Hidden Parameter Markov Decision Processes: An Emerging Paradigm for Modeling Families of Related Tasks


Konidaris G, Doshi-Velez F. Hidden Parameter Markov Decision Processes: An Emerging Paradigm for Modeling Families of Related Tasks. AAAI 2014 Fall Symposium on Knowledge, Skill, and Behavior Transfer in Autonomous Robots. 2014.
Paper145 KB


The goal of transfer is to use knowledge obtained by solving one task to improve a robot’s (or software agent’s) performance in future tasks. In general, we do not expect this to work; for transfer to be feasible, there must be something in common between the source task(s) and goal task(s). The question at the core of the transfer learning enterprise is therefore: what makes two tasks related?, or more generally, how do you define a family of related tasks? Given a precise definition of how a particular family of tasks is related, we can formulate clear optimization methods for selecting source tasks and determining what knowledge should be imported from the source task(s), and how it should be used in the target task(s). This paper describes one model that has appeared in several different research scenarios where an agent is faced with a family of tasks that have similar, but not identical, dynamics (or reward functions). For example, a human learning to play baseball may, over the course of their career, be exposed to several different bats, each with slightly different weights and lengths. A human who has learned to play baseball well with one bat would be expected to be able to pick up any similar bat and use it. Similarly, when learning to drive a car, one may learn in more than one car, and then be expected to be able to drive any make and model of car (within reasonable variations) with little or no relearning. These examples are instances of exactly the kind of flexible, reliable, and sample-efficient behavior that we should be aiming to achieve in robotics applications.

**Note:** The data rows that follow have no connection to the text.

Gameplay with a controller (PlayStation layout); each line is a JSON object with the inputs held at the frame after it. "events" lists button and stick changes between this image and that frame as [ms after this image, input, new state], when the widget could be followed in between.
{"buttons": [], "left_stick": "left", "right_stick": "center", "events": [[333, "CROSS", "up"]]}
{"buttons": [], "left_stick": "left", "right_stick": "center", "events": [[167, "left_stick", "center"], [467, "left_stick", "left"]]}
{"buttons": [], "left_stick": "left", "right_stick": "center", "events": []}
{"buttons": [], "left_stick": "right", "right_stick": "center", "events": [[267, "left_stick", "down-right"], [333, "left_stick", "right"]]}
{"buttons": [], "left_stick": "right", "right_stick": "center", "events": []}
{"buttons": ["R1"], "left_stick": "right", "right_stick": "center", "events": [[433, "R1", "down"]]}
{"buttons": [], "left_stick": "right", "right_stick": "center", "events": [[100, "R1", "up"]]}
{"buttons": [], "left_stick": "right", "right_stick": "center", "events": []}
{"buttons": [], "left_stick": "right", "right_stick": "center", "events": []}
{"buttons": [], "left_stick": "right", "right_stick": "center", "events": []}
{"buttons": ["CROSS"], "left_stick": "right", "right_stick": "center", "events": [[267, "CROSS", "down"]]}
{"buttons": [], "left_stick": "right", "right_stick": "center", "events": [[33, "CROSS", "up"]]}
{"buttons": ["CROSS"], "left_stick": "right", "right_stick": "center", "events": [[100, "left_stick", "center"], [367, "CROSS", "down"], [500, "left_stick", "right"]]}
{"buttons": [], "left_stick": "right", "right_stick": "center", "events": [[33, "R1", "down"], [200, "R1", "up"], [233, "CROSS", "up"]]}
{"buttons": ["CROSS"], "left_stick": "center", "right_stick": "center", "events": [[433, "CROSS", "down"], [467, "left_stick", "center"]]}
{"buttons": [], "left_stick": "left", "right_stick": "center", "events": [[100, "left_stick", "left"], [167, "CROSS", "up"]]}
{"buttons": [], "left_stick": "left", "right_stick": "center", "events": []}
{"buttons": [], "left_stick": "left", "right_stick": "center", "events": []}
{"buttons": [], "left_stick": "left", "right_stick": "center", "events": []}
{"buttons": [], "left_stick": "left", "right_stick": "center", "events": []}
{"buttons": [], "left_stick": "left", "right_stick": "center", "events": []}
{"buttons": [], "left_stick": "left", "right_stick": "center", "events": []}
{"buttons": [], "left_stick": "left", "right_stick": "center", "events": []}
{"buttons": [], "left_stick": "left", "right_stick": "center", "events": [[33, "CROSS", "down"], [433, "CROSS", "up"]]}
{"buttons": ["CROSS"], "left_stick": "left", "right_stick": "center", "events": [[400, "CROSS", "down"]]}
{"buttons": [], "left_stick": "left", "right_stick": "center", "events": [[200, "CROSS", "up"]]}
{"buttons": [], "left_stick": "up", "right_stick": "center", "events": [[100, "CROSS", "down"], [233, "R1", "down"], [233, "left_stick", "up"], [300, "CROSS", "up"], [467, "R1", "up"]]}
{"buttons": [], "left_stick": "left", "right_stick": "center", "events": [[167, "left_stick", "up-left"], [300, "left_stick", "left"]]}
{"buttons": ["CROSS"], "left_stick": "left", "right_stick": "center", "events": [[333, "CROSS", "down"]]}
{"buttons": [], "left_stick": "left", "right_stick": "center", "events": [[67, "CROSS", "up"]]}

One way to model such a family of tasks is to posit that they are generated by a small set of latent parameters (e.g., the length and weight of the bat, or parameters describing the various physical properties of the car’s steering system and clutch) that are fixed for each problem instance (e.g., for each bat, or car), but are not directly observable by the agent. Defining a distribution over these latent parameters results in a family of related tasks, and transfer is feasible to the extent that the number of latent variables is small, the task dynamics (or reward function) vary smoothly with them, and to the extent to which they can either be ignored or identified using transition data from the task. This model has appeared under several different names in the literature; we refer to it as a hidden-parameter Markov decision process (or HIPMDP).

Last updated on 01/11/2016